Estimated budget numbers for the 2014-15 fiscal year are getting closer to becoming reality.
The Fort Myers Beach Town Council reviewed document sheets for the upcoming year's general fund budget during a preliminary discussion at a workshop on Monday morning. As it stands now, that total budget figure stands at $6,455,276.
There will be more budget input at a scheduled workshop on Tuesday, Sept. 2, at 10 a.m., followed by a first public hearing on Thursday, Sept. 4, at 6:30 p.m. and the second and final hearing on Monday, Sept. 15, at 6:30 p.m.
Council has already established its tentative millage rate for taxpayers at 0.7530 mils. That number
is the same of the current fiscal year (2013-14). A lower rate may be approved upon at one or both of the budget hearings.
"The budget has been fairly consistent for the last two years," said Town Finance Director Evelyn Wicks, who mentioned the Beach has two major projects -water utility and storm water management- underway. "It's a budget the Town can work with."
Some budgetary numbers were questioned. There was a substantial increase in operating grants from last year's budget to this year's proposed budget ($63,000 to $125,500); a large decrease in miscellaneous revenues ($199,050 to $156,050); and a huge decrease in revenue transfers ($1,409,097 to $621,790).

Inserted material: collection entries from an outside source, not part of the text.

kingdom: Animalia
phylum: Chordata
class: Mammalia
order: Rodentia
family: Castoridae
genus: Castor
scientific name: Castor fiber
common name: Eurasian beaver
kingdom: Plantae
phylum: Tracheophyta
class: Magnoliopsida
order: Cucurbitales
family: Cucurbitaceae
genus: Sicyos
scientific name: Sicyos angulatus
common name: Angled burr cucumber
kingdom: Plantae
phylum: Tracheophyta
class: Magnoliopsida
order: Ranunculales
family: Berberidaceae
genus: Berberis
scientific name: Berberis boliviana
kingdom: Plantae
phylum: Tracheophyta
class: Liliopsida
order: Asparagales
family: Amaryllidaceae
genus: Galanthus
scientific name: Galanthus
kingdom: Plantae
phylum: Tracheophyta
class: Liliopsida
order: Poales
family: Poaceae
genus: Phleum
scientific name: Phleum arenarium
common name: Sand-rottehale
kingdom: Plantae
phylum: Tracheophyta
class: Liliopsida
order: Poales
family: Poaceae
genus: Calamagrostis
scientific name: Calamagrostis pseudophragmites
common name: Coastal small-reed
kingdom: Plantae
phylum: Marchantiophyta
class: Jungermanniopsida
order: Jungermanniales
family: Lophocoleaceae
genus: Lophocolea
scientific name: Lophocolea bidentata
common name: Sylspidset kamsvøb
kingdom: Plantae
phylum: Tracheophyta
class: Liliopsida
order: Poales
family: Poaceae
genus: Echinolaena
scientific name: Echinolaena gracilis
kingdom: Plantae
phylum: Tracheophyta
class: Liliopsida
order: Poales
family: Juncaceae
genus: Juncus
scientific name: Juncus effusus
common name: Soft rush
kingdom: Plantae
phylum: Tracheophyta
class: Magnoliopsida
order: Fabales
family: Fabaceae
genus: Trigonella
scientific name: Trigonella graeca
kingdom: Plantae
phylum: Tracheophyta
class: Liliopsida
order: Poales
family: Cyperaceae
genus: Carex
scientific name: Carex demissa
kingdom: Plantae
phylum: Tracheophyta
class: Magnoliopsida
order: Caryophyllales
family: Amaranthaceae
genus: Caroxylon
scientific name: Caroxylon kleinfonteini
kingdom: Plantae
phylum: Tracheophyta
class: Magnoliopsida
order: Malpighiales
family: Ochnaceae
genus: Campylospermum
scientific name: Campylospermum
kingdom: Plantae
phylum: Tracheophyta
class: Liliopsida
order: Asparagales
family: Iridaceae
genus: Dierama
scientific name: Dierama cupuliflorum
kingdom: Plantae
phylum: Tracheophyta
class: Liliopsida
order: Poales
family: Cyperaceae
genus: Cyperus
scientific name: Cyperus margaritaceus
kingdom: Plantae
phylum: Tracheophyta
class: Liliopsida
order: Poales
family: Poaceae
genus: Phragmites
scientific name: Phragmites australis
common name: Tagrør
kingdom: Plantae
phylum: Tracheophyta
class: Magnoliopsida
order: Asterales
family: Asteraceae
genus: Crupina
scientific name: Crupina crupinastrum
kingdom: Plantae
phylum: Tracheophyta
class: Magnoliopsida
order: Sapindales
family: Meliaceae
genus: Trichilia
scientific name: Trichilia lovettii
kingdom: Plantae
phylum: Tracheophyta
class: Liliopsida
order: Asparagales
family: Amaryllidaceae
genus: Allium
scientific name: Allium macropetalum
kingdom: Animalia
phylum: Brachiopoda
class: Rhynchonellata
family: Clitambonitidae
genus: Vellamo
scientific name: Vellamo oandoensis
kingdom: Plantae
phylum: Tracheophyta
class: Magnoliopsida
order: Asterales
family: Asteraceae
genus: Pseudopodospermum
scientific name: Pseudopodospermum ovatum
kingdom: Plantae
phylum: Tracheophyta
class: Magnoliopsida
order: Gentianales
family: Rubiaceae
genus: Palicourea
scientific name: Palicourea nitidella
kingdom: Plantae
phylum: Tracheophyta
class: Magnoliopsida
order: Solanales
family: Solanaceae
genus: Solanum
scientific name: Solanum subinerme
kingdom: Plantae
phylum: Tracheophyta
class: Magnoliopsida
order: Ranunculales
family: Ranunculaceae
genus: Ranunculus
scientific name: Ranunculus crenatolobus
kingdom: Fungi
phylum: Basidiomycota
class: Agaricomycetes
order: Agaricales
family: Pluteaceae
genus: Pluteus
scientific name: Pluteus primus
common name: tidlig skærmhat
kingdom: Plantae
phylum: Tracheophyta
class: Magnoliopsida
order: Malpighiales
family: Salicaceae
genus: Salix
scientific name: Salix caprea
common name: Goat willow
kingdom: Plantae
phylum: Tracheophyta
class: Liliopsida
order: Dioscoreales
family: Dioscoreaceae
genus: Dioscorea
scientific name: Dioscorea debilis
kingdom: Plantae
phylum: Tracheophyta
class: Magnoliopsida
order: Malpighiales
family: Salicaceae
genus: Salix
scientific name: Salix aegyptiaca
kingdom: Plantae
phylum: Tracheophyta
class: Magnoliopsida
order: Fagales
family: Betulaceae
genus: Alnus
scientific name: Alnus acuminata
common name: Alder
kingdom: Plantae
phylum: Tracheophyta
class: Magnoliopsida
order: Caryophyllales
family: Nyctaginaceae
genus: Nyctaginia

"The biggest part of that was transfers in from reserves," said Wicks about last year's $1.4 million in transfers for water utility.
Councilman Alan Mandel would like to see a separate tax fund to set up the Town Capital Improvement Plan. The Beach has a equipment replacement projection of roughly $164,000 to replace many of its work vehicles.
Under expenditures, legal services will see a dramatic increase due to the recent settlement case regarding building development setbacks and heights at five properties on Palermo Circle. Last year's number was set at $214,400. This year's number is preliminarily proposed at $238,400, but Town Manager Don Stilwell sees an increase at possibly $70,000 over the budget. An adjustment may be needed in September when numbers become finalized.
There is also a greater amount of money in parking expenditures ($420,000 to $445,000) due to an agreed-upon Beach and Street Enforcement contract increase for a requested longer coverage in beach services during next fiscal year.
Public Works Director Scott Baker thinks the Town could bring that service in-house in the next few years instead of out-sourcing it. Beach Mayor Anita Cereceda tends to agree.
"I think it is a ridiculously high expenditure for the town," she said.
Maritime costs have a proposed increase from $217,528 to $246,881. The following year, Town officials may terminate Lee County Sheriff Office mooring field patrol services and save $65,000 in the process. While Councilman Dan Andre has noticed little ticketing from marine patrol during an evaluation of six months of activity reports, Baker pointed out there were a lot of stops and inspections in the back waters.
A grant may pay for that mooring patrol service.
Maintenance expenditures did see a decrease ($1,013,364 to $761,837) from last year to this year's proposed budget. Maintenance vehicles costs were noted to be a big part of the differential.
Town officials have seen an impressive run of maintaining one of the lowest tax rates in the state of Florida. The Beach has been ranked among the best municipalities in terms of lowest levied taxes in the state, according to the www.myflorida.com website.
This year, the Town budget is proposing a revenue gain of $2,009,005 from property taxes, compared to $1,900,262 from last year. An increase in property values have helped in that regard.
Last year, $500,000 were taken from Town general reserves to balance the budget. The 2013-14 expenditures ($7,305,971) exceeded the revenues ($6,805,971).